If you recollect what you read in newspapers, it is not at all impossible that, even at this date, you will find something familiar about the name of Marion Alexander. You don't? Perhaps your memory can be assisted. Miss Alexander was the chorus girl supporting Lillian Russell in "Lady Teazle" who sued the late Sam S. Shubert for $10,000 because he had said she was not beautiful. The story of this slander and of the resentment it provoked went all around the world, though it is unlikely that anyone who printed it was deceived as to the genuineness of the lady's fine frenzy. The Marion Alexander tale had all the journalistic attractions of the "Women's Matinee," in that it was unique and admitted of breeziness in narration, but it had in addition an advantage that no press agent overlooks--it was susceptible to illustration. Newspapers always are eager to print pictures of pretty women. The average New York journal had rather reproduce a stunning photograph of Trixie Twinkletoes than the most dignified portrait of Ellen Terry or Ada Rehan. Miss Alexander _was_ pretty--I haven't the least doubt that she still is--and, while this story was running its course, the Shuberts paid nearly $300 for photographs used by daily papers, weekly papers, periodicals, magazines and news syndicates.

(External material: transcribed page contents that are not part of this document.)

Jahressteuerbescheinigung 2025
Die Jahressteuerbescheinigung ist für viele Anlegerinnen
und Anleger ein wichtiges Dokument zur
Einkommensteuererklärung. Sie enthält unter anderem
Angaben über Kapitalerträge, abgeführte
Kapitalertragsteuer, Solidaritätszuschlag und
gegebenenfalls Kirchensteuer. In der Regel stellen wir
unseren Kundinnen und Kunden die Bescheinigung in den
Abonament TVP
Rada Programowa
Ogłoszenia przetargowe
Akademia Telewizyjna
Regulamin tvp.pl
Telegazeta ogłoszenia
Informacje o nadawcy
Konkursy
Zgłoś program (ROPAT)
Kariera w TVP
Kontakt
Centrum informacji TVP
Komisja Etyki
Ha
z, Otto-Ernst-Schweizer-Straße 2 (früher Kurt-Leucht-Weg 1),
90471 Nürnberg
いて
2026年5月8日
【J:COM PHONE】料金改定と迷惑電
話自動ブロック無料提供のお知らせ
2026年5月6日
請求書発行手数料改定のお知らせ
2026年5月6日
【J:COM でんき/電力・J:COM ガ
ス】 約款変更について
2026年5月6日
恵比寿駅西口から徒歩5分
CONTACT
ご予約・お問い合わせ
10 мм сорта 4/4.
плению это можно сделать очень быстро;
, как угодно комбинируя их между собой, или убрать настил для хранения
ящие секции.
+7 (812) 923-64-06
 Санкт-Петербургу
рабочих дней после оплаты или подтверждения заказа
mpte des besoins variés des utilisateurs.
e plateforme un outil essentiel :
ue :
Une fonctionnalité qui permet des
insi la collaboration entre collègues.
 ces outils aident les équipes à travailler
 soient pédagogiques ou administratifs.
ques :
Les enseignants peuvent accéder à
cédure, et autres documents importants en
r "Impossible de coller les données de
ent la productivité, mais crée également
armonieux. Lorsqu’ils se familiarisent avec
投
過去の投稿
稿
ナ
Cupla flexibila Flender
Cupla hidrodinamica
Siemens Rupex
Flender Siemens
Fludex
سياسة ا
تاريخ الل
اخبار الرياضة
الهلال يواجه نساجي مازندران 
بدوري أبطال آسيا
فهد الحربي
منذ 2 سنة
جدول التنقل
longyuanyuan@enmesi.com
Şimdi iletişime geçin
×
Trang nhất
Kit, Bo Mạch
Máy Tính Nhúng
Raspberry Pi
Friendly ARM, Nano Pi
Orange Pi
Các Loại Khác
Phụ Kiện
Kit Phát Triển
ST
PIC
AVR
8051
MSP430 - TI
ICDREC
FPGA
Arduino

In the course of the controversy Miss Russell took occasion to side with Mr. Shubert--she didn't know she had done so until she read her paper the next morning--and ventured the opinion that no brunette could possibly be beautiful. As had been expected, this statement aroused a storm of protest. There are a million brunettes in New York, and to say that we succeeded in interesting them is putting it mildly. When "Lady Teazle" departed for the road they were still writing indignant letters to _The American and Journal_, and nearly every letter gave added prominence to Miss Russell. I wrote a few indignant letters myself and had them copied in long hand by the telephone girls and stenographers in the building. It is quite needless to say that Miss Alexander's suit never came to trial.